このコラムで9月に「マルセイユ その2」を書きました。その際youtubeの画像付きでパリのリヨン駅を紹介しましたが、今回はその2階にあるレストラン、ル・トラン・ブルーなどのお話です。

日本では東京駅は東京に、京都駅は京都にあるのが常識ですが、リヨン駅はパリの駅です。リヨンやマルセイユ、ニース方面に向かう列車のターミナルで、東京の上野駅の趣があります。『ふるさとの訛なつかし 停車場の人ごみの中に そを聴きにゆく』と石川啄木の詩にあるように上野駅には東北地方から上京し、あるいは帰省する人たちが彼らの訛りで話すために東北情緒に溢れていました。リヨン駅でも地中海訛りのフランス語が飛び交い、パリにいるのにまるでマルセイユの下町にいるような気になるのです。
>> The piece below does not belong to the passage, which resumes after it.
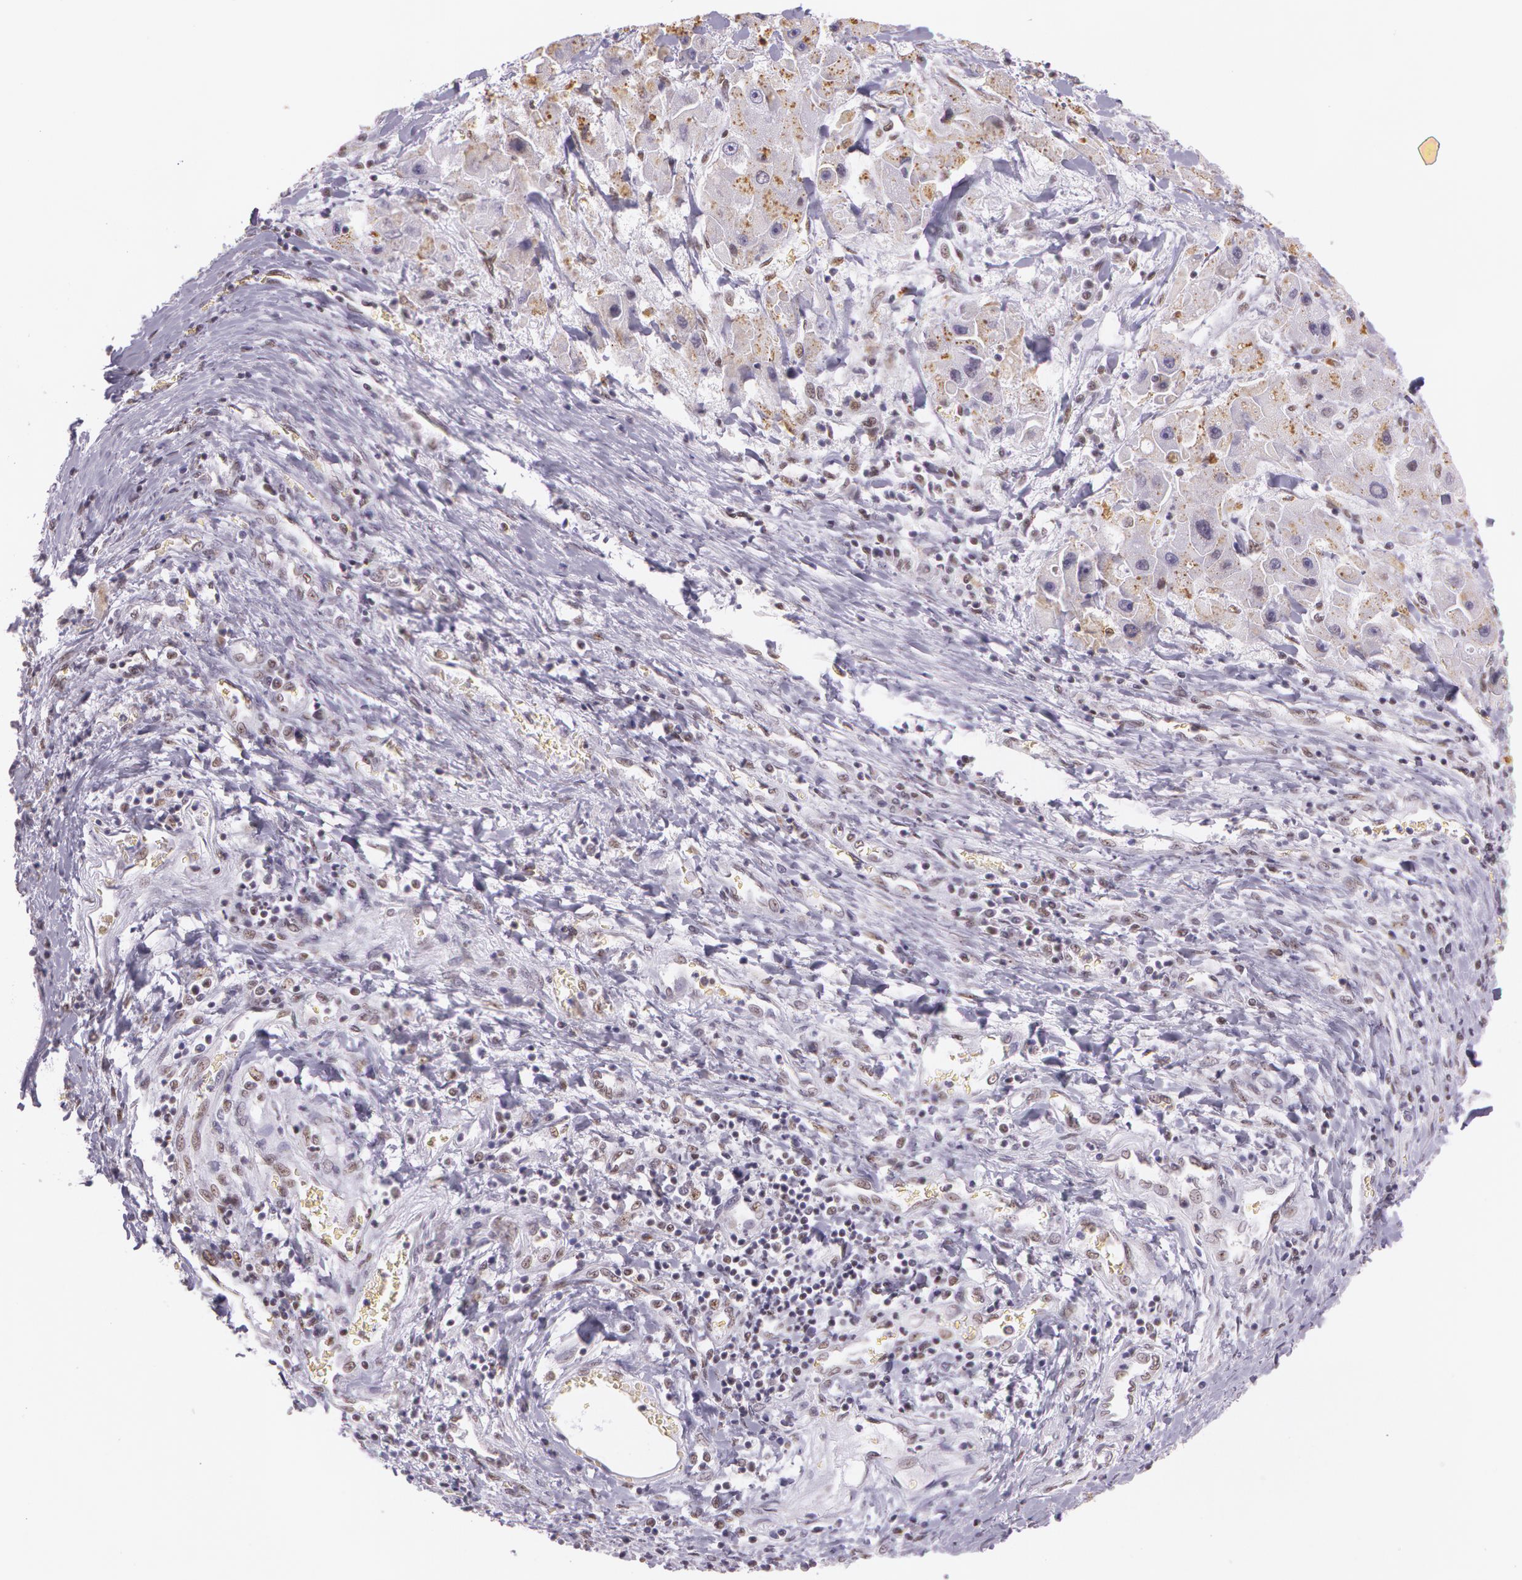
{"staining": {"intensity": "negative", "quantity": "none", "location": "none"}, "tissue": "liver cancer", "cell_type": "Tumor cells", "image_type": "cancer", "snomed": [{"axis": "morphology", "description": "Carcinoma, Hepatocellular, NOS"}, {"axis": "topography", "description": "Liver"}], "caption": "IHC image of neoplastic tissue: human liver cancer stained with DAB (3,3'-diaminobenzidine) demonstrates no significant protein expression in tumor cells.", "gene": "NBN", "patient": {"sex": "male", "age": 24}}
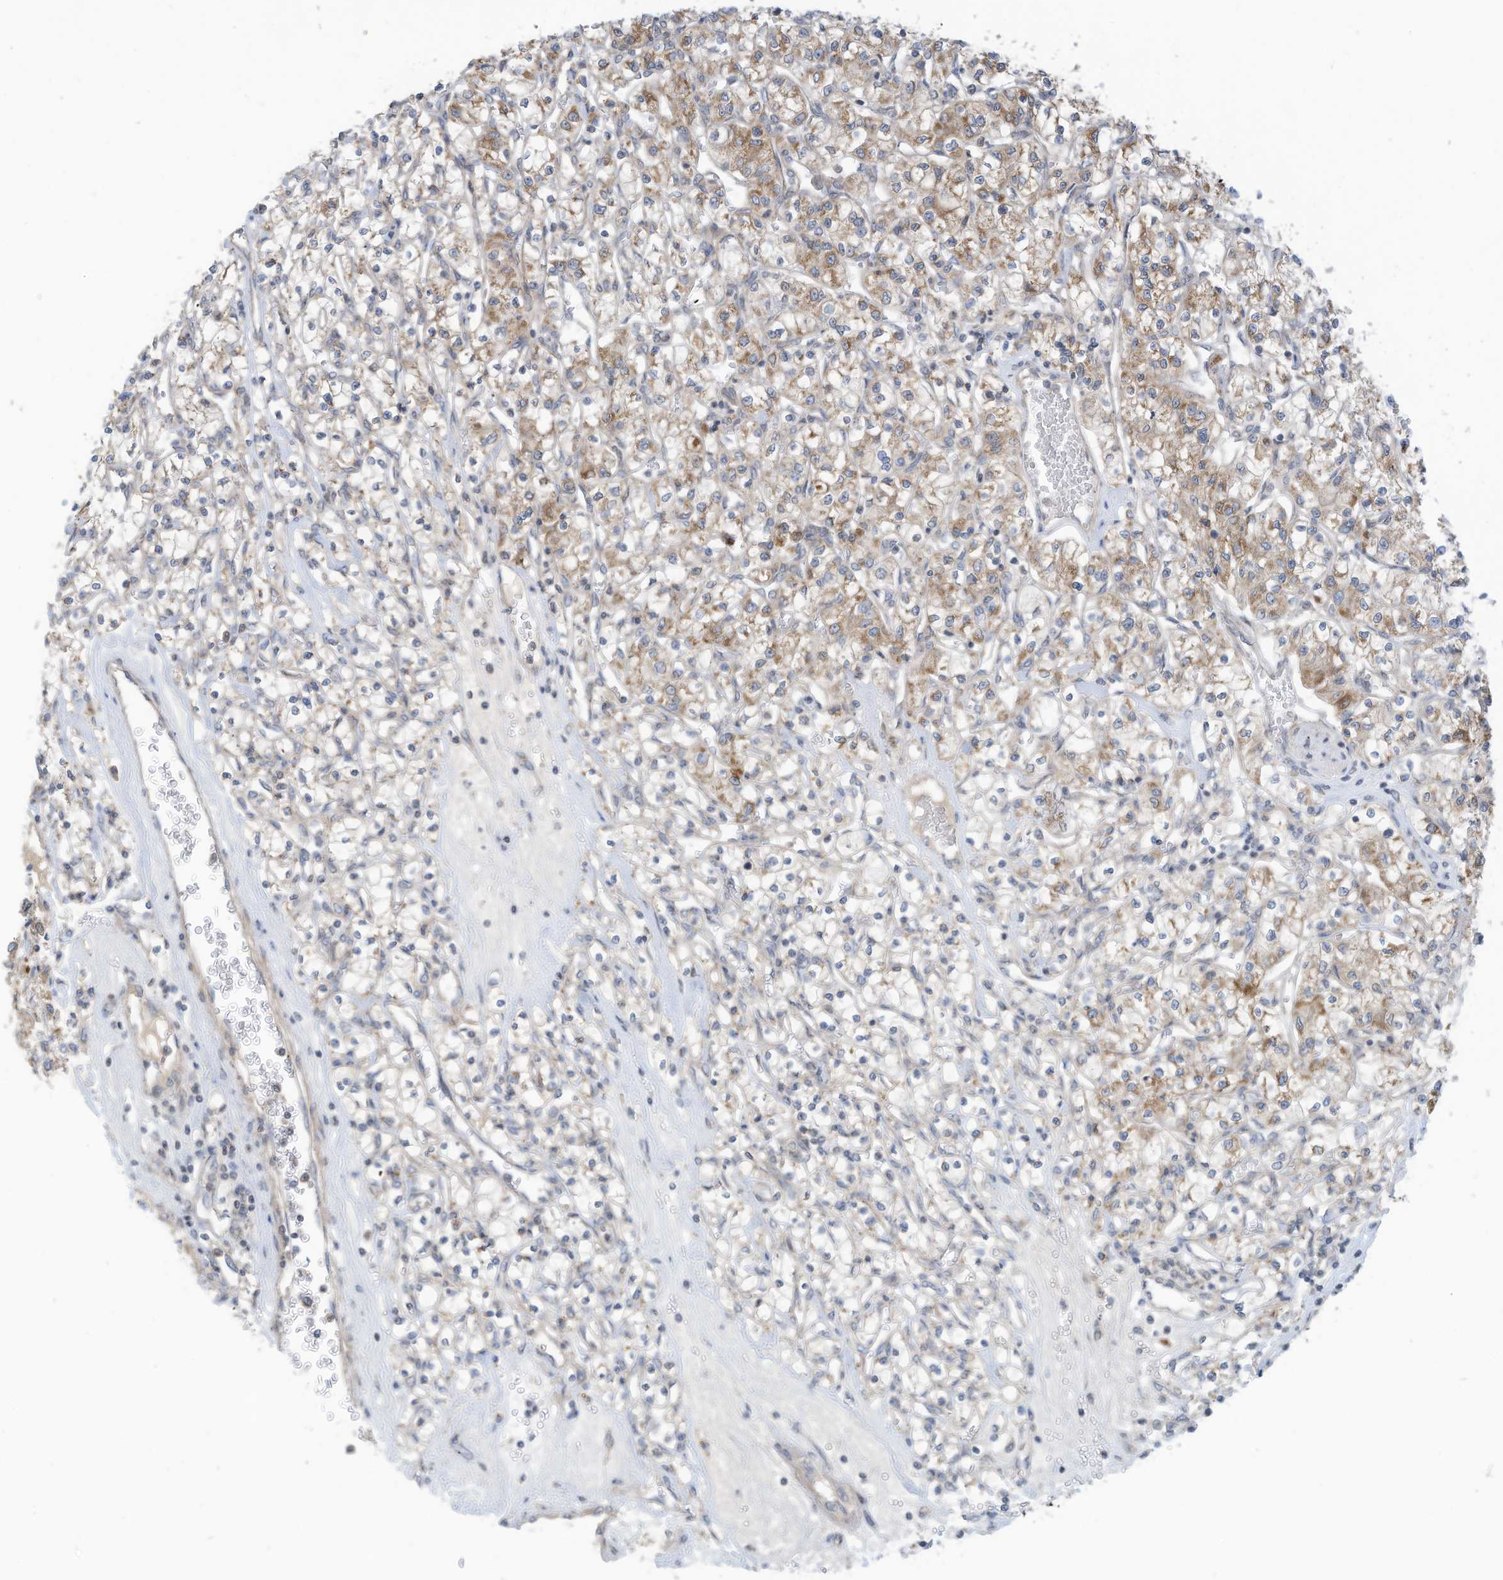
{"staining": {"intensity": "moderate", "quantity": "<25%", "location": "cytoplasmic/membranous"}, "tissue": "renal cancer", "cell_type": "Tumor cells", "image_type": "cancer", "snomed": [{"axis": "morphology", "description": "Adenocarcinoma, NOS"}, {"axis": "topography", "description": "Kidney"}], "caption": "Protein staining reveals moderate cytoplasmic/membranous positivity in about <25% of tumor cells in renal cancer (adenocarcinoma). Immunohistochemistry (ihc) stains the protein of interest in brown and the nuclei are stained blue.", "gene": "SCGB1D2", "patient": {"sex": "female", "age": 59}}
駅の中央辺りにあるアール・ヌーヴォ式の階段を登って同じスタイルの扉を押すと、そこには少し古びてしまったもののベル・エポックの世界が広がります。天井から壁面、テーブル、コート掛けに至るまで昔のまんま。30年前はミシュランレストランガイドブックで一つ星が付いていたレストラン、ル・トラン・ブルー le Train bleu は駅のレストランだけあって何時でも食事ができるし、お茶だけでも注文ができます。メニュー内容は今では普通のレストランと同じような品が並んでいますが、かつてはリヨン料理がスペシアリテとして並んでいました。わが友でシャルキュトリのMOF、ジョルジュ・ドラングル氏がリヨン風クネルを卸していたことが思い出されます。
https://www.youtube.com/watch?v=pLSor5REIl0


リヨン駅と言えばシャンソン歌手バルバラがその歌を歌っています。私はバルバラの r の発音が好きです。咽喉内突起、通称のどチンコがころころ揺れて球を転がしているようです。
“暗いパリからヴェネチアへ行ってゴンドラに乗ろうよ、カプリへ行こうよ、だからリヨン駅に来てよ”ってな内容です。
https://www.youtube.com/watch?v=2vABvrHgsps

ブラスリ・リパイユ元町で21日、22日に催すボジョレ・ヌーヴォのディナーでは友人の井元幸子さんが日本語でこの歌を歌ってくれます。今から楽しみです。